■ Prompt ■
Answer these from the court opinion on advancements:
(a) How does the opinion define an advancement?
(b) What principal sum was made an advancement to Mrs. Porter?
(c) To which court is the record remitted?
:: Exercise passage
This will is artistic and evinces an accurate use of technical terms. Hence, the presumption that the testator employed them in their legal sense, will not be so easily overcome as if the will bore on its face evidence that it was drawn by an ignorant man. Here is no exhibition of such illiteracy as calls for a departure from the actual meaning of its words to a real or supposed popular sense, but rather such skill as induces belief that its words, which have been judicially defined, were understandingly employed.

An advancement is an irrevocable gift by a parent in his lifetime, to a child, on account of such child’s share in the parent’s estate. It is valued as of the time of the gift. Therefore, interest is not chargeable thereon, unless there be clear expression that it shall carry interest, as was the case in Fickes v. Wireman, 2 Watts 314. Statutory provisions respecting advancements are applicable only to the children of intestates.

When the parent, giving money to a child, takes a note for its repayment, it is a debt. If such note be void because the maker was a married woman, the money is not an advancement. But a parent has power by his will to turn a debt into an advancement, and when he does so, he gives it all the usual incidents, one of which is that it shall be valued as of the date the child received the money. It will not continue a debt as regards interest, and a gift as regards principal, unless he plainly says so: Green v. Howell, 6 W. & S. 203; Hutchinson’s Appeal, 11 Wright 84.

In this case the testator declared that he deemed the note he held against his daughter, Mary, as an advancement, and directed that it be valued and appraised at its full amount, as assets of his estate in the hands of his executors, and to be paid and accounted for by her at the first distribution of- the residue of his estate, out of her share therein. In unmistakable phrase, he turned the debt into a gift to be valued at the date of the note. The word advancement occurs nowhere else in the will, nor is there anything to show it was not used in,its legal sense. The advancement is directed to be valued and appraised at its full amount, as assets for distribution, and to be deducted from her share. Of what date shall it be valued ? Giving every word its proper meaning, at'the date of the gift. Its full amount is the face of the note without interest. To l< be valued and appraised ” has no significance as showing inclusion or exclusion of interest; for even if the note were a debt, mere appraisement means its amount either with or without interest, according to the contract. A debt on interest by contract or overdue, converted into an advancement and directed to be appraised as part of the assets, is taken without interest unless otherwise expressed. No case has been found to the contrary.

We are of opinion that the testator’s intention expressed in his will is not doubtful; but if it be, no rule of interpretation requires or permits the well-settled meaning of an apt word to be set aside by a direction, which admits of a construction consistent with that meaning. It was error to charge Mrs. Porter any interest on the principal sum of $4000, which was made an advancement to her.

Decree reversed, and it is ordered that the record be remitted to the Orphans’ Court for further proceeding. Costs of this a-ppeal to be paid by the executors out of the moneys of the estate.
::::
:: Data
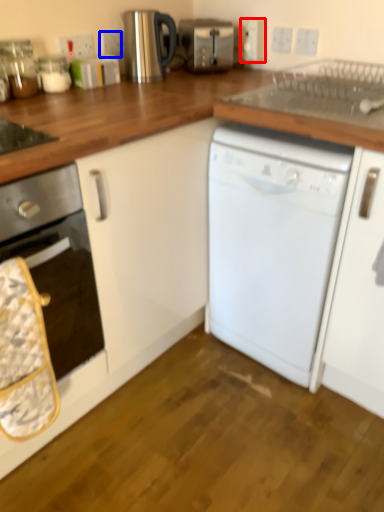
Question: Which object is closer to the camera taking this photo, electric outlet (highlighted by a red box) or electric outlet (highlighted by a blue box)?

Choices:
 (A) electric outlet
 (B) electric outlet

Answer: (B)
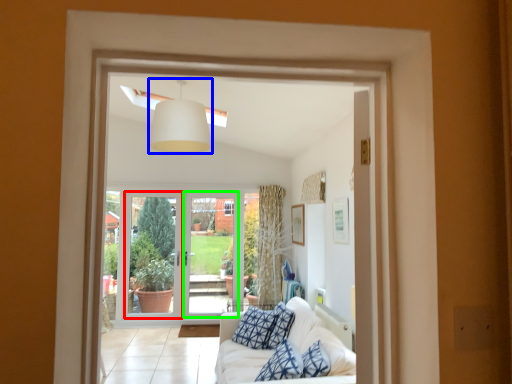
Question: Considering the real-world distances, which object is farthest from screen door (highlighted by a red box)? light fixture (highlighted by a blue box) or screen door (highlighted by a green box)?

Choices:
 (A) light fixture
 (B) screen door

Answer: (A)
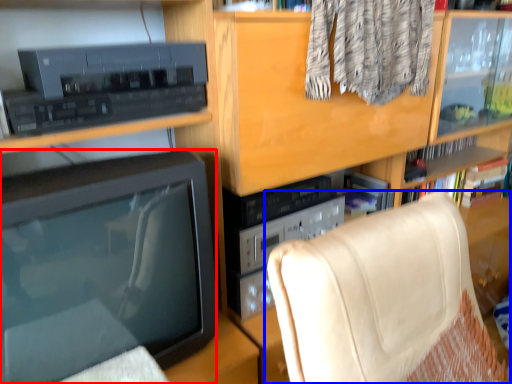
Question: Which object is closer to the camera taking this photo, television (highlighted by a red box) or furniture (highlighted by a blue box)?

Choices:
 (A) television
 (B) furniture

Answer: (B)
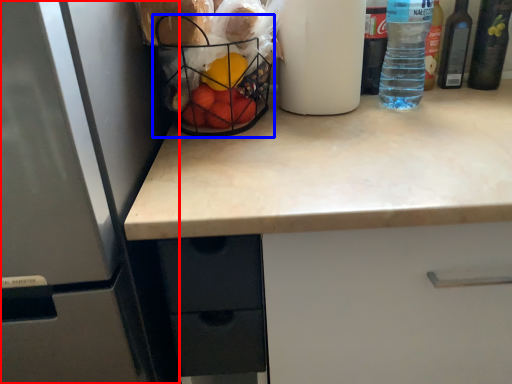
Question: Which object appears farthest to the camera in this image, refrigerator (highlighted by a red box) or basket (highlighted by a blue box)?

Choices:
 (A) refrigerator
 (B) basket

Answer: (B)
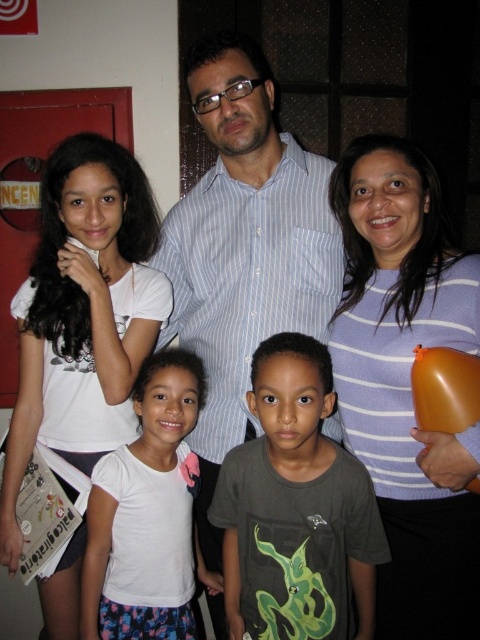
Is purple striped sweater at upper right positioned in front of white cotton shirt at center?

That is True.

Who is more forward, (429, 545) or (141, 474)?

Point (429, 545) is more forward.

Which is behind, point (343, 348) or point (187, 634)?

The point (187, 634) is more distant.

Identify the location of purple striped sweater at upper right. (407, 381).

Does point (405, 218) come farther from viewer compared to point (216, 269)?

No, (405, 218) is in front of (216, 269).

Who is positioned more to the right, purple striped sweater at upper right or blue striped shirt at center?

purple striped sweater at upper right

Between point (467, 602) and point (208, 289), which one is positioned behind?

Point (208, 289)

This screenshot has height=640, width=480. I want to click on purple striped sweater at upper right, so point(407,381).

Does purple striped sweater at upper right come behind dark gray t-shirt at center?

No, purple striped sweater at upper right is closer to the viewer.

Who is more forward, (351,289) or (276,609)?

Positioned in front is point (276,609).

Which is in front, point (356, 426) or point (285, 593)?

Point (285, 593) is in front.

At what (x,y) coordinates should I click in order to perform the action: click on purple striped sweater at upper right. Please return your answer as a coordinate pair (x, y). The height and width of the screenshot is (640, 480). Looking at the image, I should click on (407, 381).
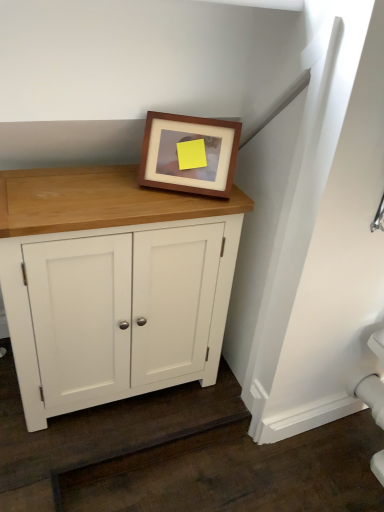
Question: From the image's perspective, is brown wooden picture frame at upper center located beneath white wood cupboard at center?

Choices:
 (A) yes
 (B) no

Answer: (B)

Question: Does brown wooden picture frame at upper center have a greater height compared to white wood cupboard at center?

Choices:
 (A) yes
 (B) no

Answer: (B)

Question: Is brown wooden picture frame at upper center wider than white wood cupboard at center?

Choices:
 (A) no
 (B) yes

Answer: (A)

Question: Is brown wooden picture frame at upper center aimed at white wood cupboard at center?

Choices:
 (A) yes
 (B) no

Answer: (B)

Question: Can you confirm if brown wooden picture frame at upper center is positioned to the right of white wood cupboard at center?

Choices:
 (A) no
 (B) yes

Answer: (B)

Question: Can you confirm if brown wooden picture frame at upper center is bigger than white wood cupboard at center?

Choices:
 (A) no
 (B) yes

Answer: (A)

Question: Does white wood cupboard at center appear on the right side of brown wooden picture frame at upper center?

Choices:
 (A) no
 (B) yes

Answer: (A)

Question: Does white wood cupboard at center have a lesser width compared to brown wooden picture frame at upper center?

Choices:
 (A) no
 (B) yes

Answer: (A)

Question: Is the depth of white wood cupboard at center less than that of brown wooden picture frame at upper center?

Choices:
 (A) no
 (B) yes

Answer: (B)

Question: Can you confirm if white wood cupboard at center is wider than brown wooden picture frame at upper center?

Choices:
 (A) no
 (B) yes

Answer: (B)

Question: From a real-world perspective, is white wood cupboard at center positioned over brown wooden picture frame at upper center based on gravity?

Choices:
 (A) yes
 (B) no

Answer: (B)

Question: Is white wood cupboard at center shorter than brown wooden picture frame at upper center?

Choices:
 (A) yes
 (B) no

Answer: (B)

Question: In terms of height, does brown wooden picture frame at upper center look taller or shorter compared to white wood cupboard at center?

Choices:
 (A) short
 (B) tall

Answer: (A)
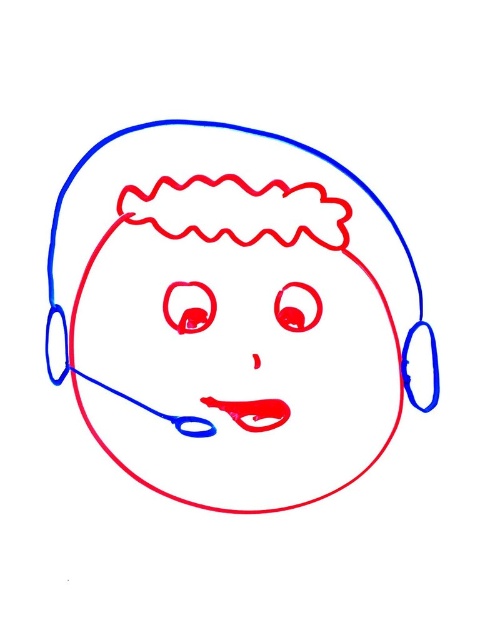
Question: Which point appears farthest from the camera in this image?

Choices:
 (A) (59, 198)
 (B) (266, 403)

Answer: (B)

Question: Considering the relative positions of matte blue headset at center and rubber-like red mouth at center in the image provided, where is matte blue headset at center located with respect to rubber-like red mouth at center?

Choices:
 (A) right
 (B) left

Answer: (B)

Question: Is matte blue headset at center above rubber-like red mouth at center?

Choices:
 (A) yes
 (B) no

Answer: (A)

Question: Does matte blue headset at center appear on the left side of rubber-like red mouth at center?

Choices:
 (A) no
 (B) yes

Answer: (B)

Question: Which object appears farthest from the camera in this image?

Choices:
 (A) matte blue headset at center
 (B) rubber-like red mouth at center

Answer: (B)

Question: Which point appears farthest from the camera in this image?

Choices:
 (A) (219, 179)
 (B) (272, 397)

Answer: (B)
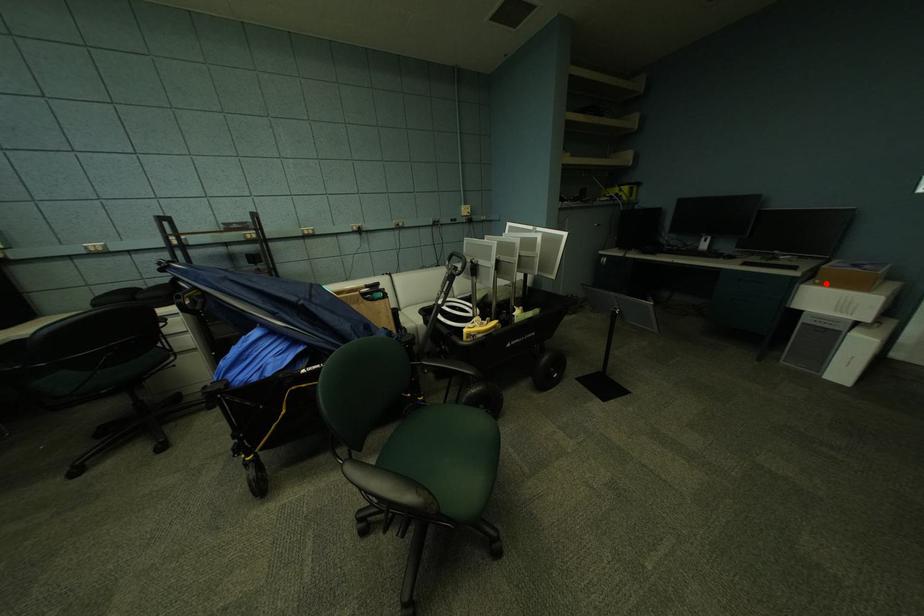
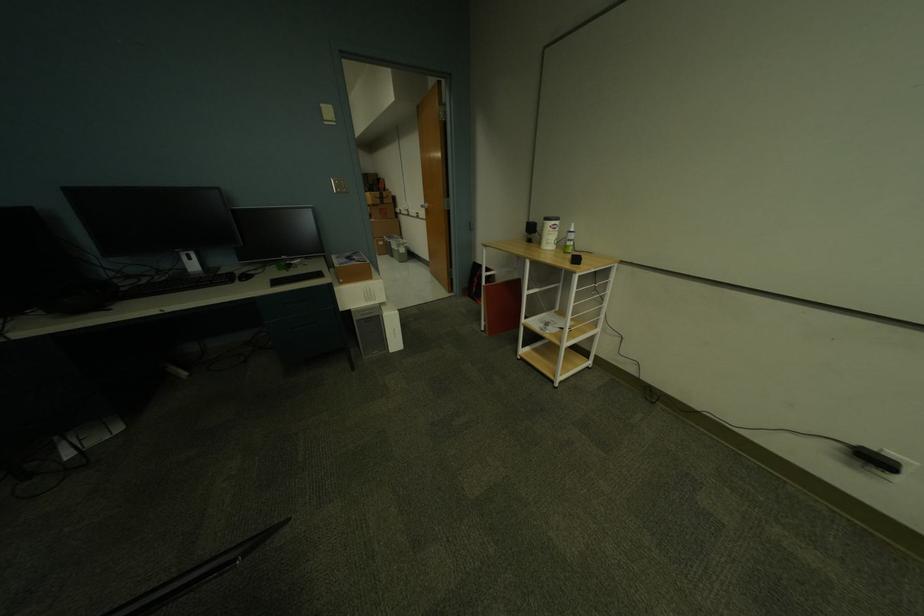
Question: I am providing you with two images of the same scene from different viewpoints. In image1, a red point is highlighted. Considering the same 3D point in image2, which of the following is correct?

Choices:
 (A) It is closer
 (B) It is farther

Answer: (A)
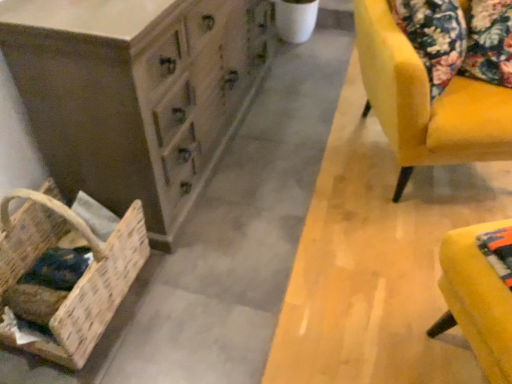
Identify the location of vacant area that lies between velvet yellow chair at right and wooden chest of drawers at lower left. (296, 172).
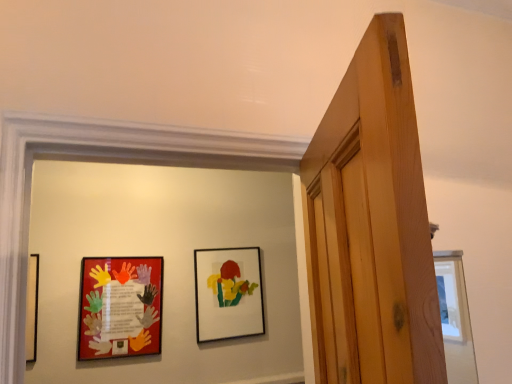
What do you see at coordinates (120, 307) in the screenshot? I see `matte plastic picture frame at left, which ranks as the 2th picture frame in back-to-front order` at bounding box center [120, 307].

Locate an element on the screen. The width and height of the screenshot is (512, 384). matte plastic picture frame at left, the first picture frame in the front-to-back sequence is located at coordinates (120, 307).

How much space does matte black picture frame at center, arranged as the first picture frame when viewed from the right, occupy horizontally?

matte black picture frame at center, arranged as the first picture frame when viewed from the right, is 1.54 inches wide.

Where is `matte black picture frame at center, placed as the 2th picture frame when sorted from left to right`? Image resolution: width=512 pixels, height=384 pixels. matte black picture frame at center, placed as the 2th picture frame when sorted from left to right is located at coordinates (228, 293).

The width and height of the screenshot is (512, 384). What do you see at coordinates (228, 293) in the screenshot? I see `matte black picture frame at center, marked as the 1th picture frame in a back-to-front arrangement` at bounding box center [228, 293].

In order to click on matte plastic picture frame at left, which is counted as the second picture frame, starting from the right in this screenshot , I will do `click(120, 307)`.

Does matte plastic picture frame at left, which is counted as the second picture frame, starting from the right, appear on the right side of matte black picture frame at center, marked as the 1th picture frame in a back-to-front arrangement?

No, matte plastic picture frame at left, which is counted as the second picture frame, starting from the right, is not to the right of matte black picture frame at center, marked as the 1th picture frame in a back-to-front arrangement.

Between matte plastic picture frame at left, which is counted as the second picture frame, starting from the right, and matte black picture frame at center, arranged as the first picture frame when viewed from the right, which one is positioned behind?

matte black picture frame at center, arranged as the first picture frame when viewed from the right.

Is point (152, 318) positioned before point (197, 249)?

That is True.

From the image's perspective, is matte plastic picture frame at left, the 1th picture frame positioned from the left, above or below matte black picture frame at center, placed as the 2th picture frame when sorted from left to right?

Based on their image positions, matte plastic picture frame at left, the 1th picture frame positioned from the left, is located beneath matte black picture frame at center, placed as the 2th picture frame when sorted from left to right.

From a real-world perspective, which is physically below, matte plastic picture frame at left, which is counted as the second picture frame, starting from the right, or matte black picture frame at center, arranged as the first picture frame when viewed from the right?

matte plastic picture frame at left, which is counted as the second picture frame, starting from the right, is physically lower.

Considering the relative sizes of matte plastic picture frame at left, which ranks as the 2th picture frame in back-to-front order, and matte black picture frame at center, marked as the 1th picture frame in a back-to-front arrangement, in the image provided, is matte plastic picture frame at left, which ranks as the 2th picture frame in back-to-front order, wider than matte black picture frame at center, marked as the 1th picture frame in a back-to-front arrangement,?

In fact, matte plastic picture frame at left, which ranks as the 2th picture frame in back-to-front order, might be narrower than matte black picture frame at center, marked as the 1th picture frame in a back-to-front arrangement.

Is matte plastic picture frame at left, which is counted as the second picture frame, starting from the right, taller or shorter than matte black picture frame at center, placed as the 2th picture frame when sorted from left to right?

matte plastic picture frame at left, which is counted as the second picture frame, starting from the right, is shorter than matte black picture frame at center, placed as the 2th picture frame when sorted from left to right.

Looking at this image, is matte plastic picture frame at left, the 1th picture frame positioned from the left, bigger or smaller than matte black picture frame at center, arranged as the first picture frame when viewed from the right?

Clearly, matte plastic picture frame at left, the 1th picture frame positioned from the left, is smaller in size than matte black picture frame at center, arranged as the first picture frame when viewed from the right.

Is matte plastic picture frame at left, which is counted as the second picture frame, starting from the right, inside or outside of matte black picture frame at center, marked as the 1th picture frame in a back-to-front arrangement?

matte plastic picture frame at left, which is counted as the second picture frame, starting from the right, is not inside matte black picture frame at center, marked as the 1th picture frame in a back-to-front arrangement, it's outside.

Is matte plastic picture frame at left, which ranks as the 2th picture frame in back-to-front order, not close to matte black picture frame at center, placed as the 2th picture frame when sorted from left to right?

matte plastic picture frame at left, which ranks as the 2th picture frame in back-to-front order, is actually quite close to matte black picture frame at center, placed as the 2th picture frame when sorted from left to right.

Is matte plastic picture frame at left, the 1th picture frame positioned from the left, facing away from matte black picture frame at center, the 2th picture frame from the front?

matte plastic picture frame at left, the 1th picture frame positioned from the left, does not have its back to matte black picture frame at center, the 2th picture frame from the front.

Could you measure the distance between matte plastic picture frame at left, the first picture frame in the front-to-back sequence, and matte black picture frame at center, the 2th picture frame from the front?

16.21 inches.

Find the location of a particular element. This screenshot has width=512, height=384. picture frame on the left of matte black picture frame at center, marked as the 1th picture frame in a back-to-front arrangement is located at coordinates (120, 307).

Which object is positioned more to the right, matte black picture frame at center, the 2th picture frame from the front, or matte plastic picture frame at left, the first picture frame in the front-to-back sequence?

Positioned to the right is matte black picture frame at center, the 2th picture frame from the front.

Relative to matte plastic picture frame at left, the first picture frame in the front-to-back sequence, is matte black picture frame at center, placed as the 2th picture frame when sorted from left to right, in front or behind?

In the image, matte black picture frame at center, placed as the 2th picture frame when sorted from left to right, appears behind matte plastic picture frame at left, the first picture frame in the front-to-back sequence.

In the scene shown: Which is more distant, (259,253) or (110,297)?

The point (259,253) is behind.

From the image's perspective, relative to matte plastic picture frame at left, the first picture frame in the front-to-back sequence, is matte black picture frame at center, marked as the 1th picture frame in a back-to-front arrangement, above or below?

matte black picture frame at center, marked as the 1th picture frame in a back-to-front arrangement, is situated higher than matte plastic picture frame at left, the first picture frame in the front-to-back sequence, in the image.

From a real-world perspective, is matte black picture frame at center, marked as the 1th picture frame in a back-to-front arrangement, physically below matte plastic picture frame at left, which ranks as the 2th picture frame in back-to-front order?

Incorrect, from a real-world perspective, matte black picture frame at center, marked as the 1th picture frame in a back-to-front arrangement, is higher than matte plastic picture frame at left, which ranks as the 2th picture frame in back-to-front order.

Looking at their sizes, would you say matte black picture frame at center, arranged as the first picture frame when viewed from the right, is wider or thinner than matte plastic picture frame at left, which ranks as the 2th picture frame in back-to-front order?

Clearly, matte black picture frame at center, arranged as the first picture frame when viewed from the right, has more width compared to matte plastic picture frame at left, which ranks as the 2th picture frame in back-to-front order.

Considering the sizes of objects matte black picture frame at center, arranged as the first picture frame when viewed from the right, and matte plastic picture frame at left, the first picture frame in the front-to-back sequence, in the image provided, who is taller, matte black picture frame at center, arranged as the first picture frame when viewed from the right, or matte plastic picture frame at left, the first picture frame in the front-to-back sequence,?

matte black picture frame at center, arranged as the first picture frame when viewed from the right, is taller.

Who is smaller, matte black picture frame at center, placed as the 2th picture frame when sorted from left to right, or matte plastic picture frame at left, which ranks as the 2th picture frame in back-to-front order?

matte plastic picture frame at left, which ranks as the 2th picture frame in back-to-front order, is smaller.

Do you think matte black picture frame at center, the 2th picture frame from the front, is within matte plastic picture frame at left, the first picture frame in the front-to-back sequence, or outside of it?

matte black picture frame at center, the 2th picture frame from the front, is not inside matte plastic picture frame at left, the first picture frame in the front-to-back sequence, it's outside.

Would you consider matte black picture frame at center, the 2th picture frame from the front, to be distant from matte plastic picture frame at left, which ranks as the 2th picture frame in back-to-front order?

That's not correct — matte black picture frame at center, the 2th picture frame from the front, is a little close to matte plastic picture frame at left, which ranks as the 2th picture frame in back-to-front order.

Is matte black picture frame at center, placed as the 2th picture frame when sorted from left to right, facing towards matte plastic picture frame at left, which is counted as the second picture frame, starting from the right?

No, matte black picture frame at center, placed as the 2th picture frame when sorted from left to right, is not oriented towards matte plastic picture frame at left, which is counted as the second picture frame, starting from the right.

How different are the orientations of matte black picture frame at center, placed as the 2th picture frame when sorted from left to right, and matte plastic picture frame at left, which is counted as the second picture frame, starting from the right, in degrees?

The facing directions of matte black picture frame at center, placed as the 2th picture frame when sorted from left to right, and matte plastic picture frame at left, which is counted as the second picture frame, starting from the right, are 1.05 degrees apart.

At what (x,y) coordinates should I click in order to perform the action: click on picture frame that appears above the matte plastic picture frame at left, the first picture frame in the front-to-back sequence (from the image's perspective). Please return your answer as a coordinate pair (x, y). This screenshot has width=512, height=384. Looking at the image, I should click on (228, 293).

At what (x,y) coordinates should I click in order to perform the action: click on picture frame behind the matte plastic picture frame at left, the 1th picture frame positioned from the left. Please return your answer as a coordinate pair (x, y). The height and width of the screenshot is (384, 512). Looking at the image, I should click on (228, 293).

Identify the location of picture frame that is below the matte black picture frame at center, arranged as the first picture frame when viewed from the right (from the image's perspective). The height and width of the screenshot is (384, 512). (120, 307).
::::
■ Solution to this problem ■
(a) An irrevocable gift by a parent in his lifetime to a child, on account of that child's share in the parent's estate.
(b) $4000.
(c) The Orphans' Court.